Our primary mission was unconventional warfare that led an insurgent group to overthrow a foreign adversary. Commanding an insurgency is about doing more with less and operating in the most complex battlefields you can imagine.
Our biggest advantage was our intense mission-planning abilities. In business, too many C-level leaders choose to “office plan” by themselves instead of leading their team through an effective planning process. The ability to utilize the assets of a team to solve complex problems separates good leaders from great ones.
I’ve modified our complex methodology into a simple, yet powerful, eight-step decision-making framework for business success. If this process works for 12 guys trying to overthrow a foreign government, imagine what it can do for your business.
- Restate the problem and clarify your end state. What is the ultimate goal? If you lack a clear definition of success, then solutions will be hard to visualize. You need to know exactly where you want to end up in order to take the proper first step.
- Identify variables and resources available. What resources do you need to be successful? What’s the budget for this planning project? Do your research. Ultimately, your decision will only be as good as the data you use to make it.
- Identify constraints. Constraints restrict your freedom of action. In the military, we would divide constraints into requirements (things you must do) and prohibitions (things you can’t do). This applies to business planning as well. Some constraints are explicit, like laws or standing company policies. Some are implicit and must be identified during the planning process.
- Determine the best problem-solving strategy. The critical skill is to be able to formulate the optimal planning process based on all factors involved and being able to effectively communicate this plan to your team. Defined roles and responsibilities, along with delegation, are key factors in maximizing your team’s efforts.
- Implement strategy and Course of Action development. Your team will need to generate multiple distinct options for your review and evaluation. Once they do, it’s your job to divide up all the generated options and assign planning groups. These small groups will develop an assigned specific COA based on specific guidance from you.
- Evaluate and compare potential Courses of Action. Your COA development teams present their plans to the leadership and larger group. List evident advantages and disadvantages of each COA. Leadership must ensure the feasibility, suitability and acceptability of these COAs. They must either modify or discard COAs that don’t align in achieving the team’s goals. Once all evaluation is complete it’s time to compare each COA. This is the last chance for members of your team to give their input on which COA you should go with.
- Make a decision.

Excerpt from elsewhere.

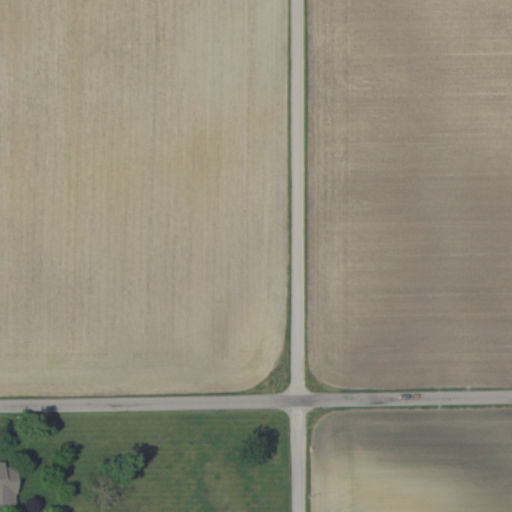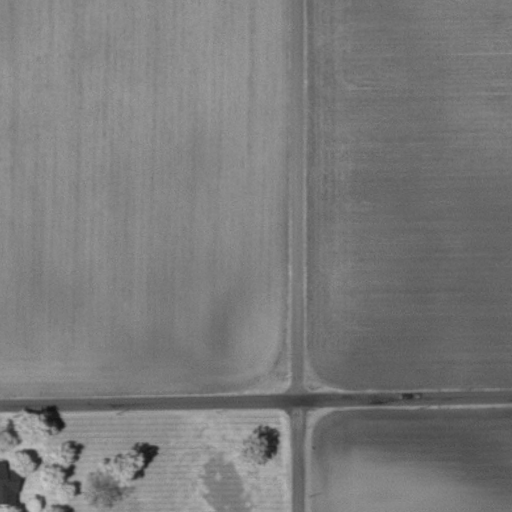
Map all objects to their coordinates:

Now is your moment. You have all the data and have led your team through a thorough planning process. It is your responsibility to make a decision. If you have created a proper culture and involved others in the process, they will be much more supportive of your decision even if you didn’t choose their preferred option.
- Communicate your decision effectively. As I would tell my Special Forces team, “The good-idea fairy’s time is over. Here’s our plan.” It’s your job to clearly communicate your decision; it’s their job to execute this plan to the best of their abilities.
Federal law prohibits me from sharing details of our plans, but solving complex problems and making decisions is what makes successful leaders. Strong teams involve everyone in the process to achieve organizational buy-in, inherent contingency planning and superior results. Unleash the greatness within your team and plan like a Green Beret.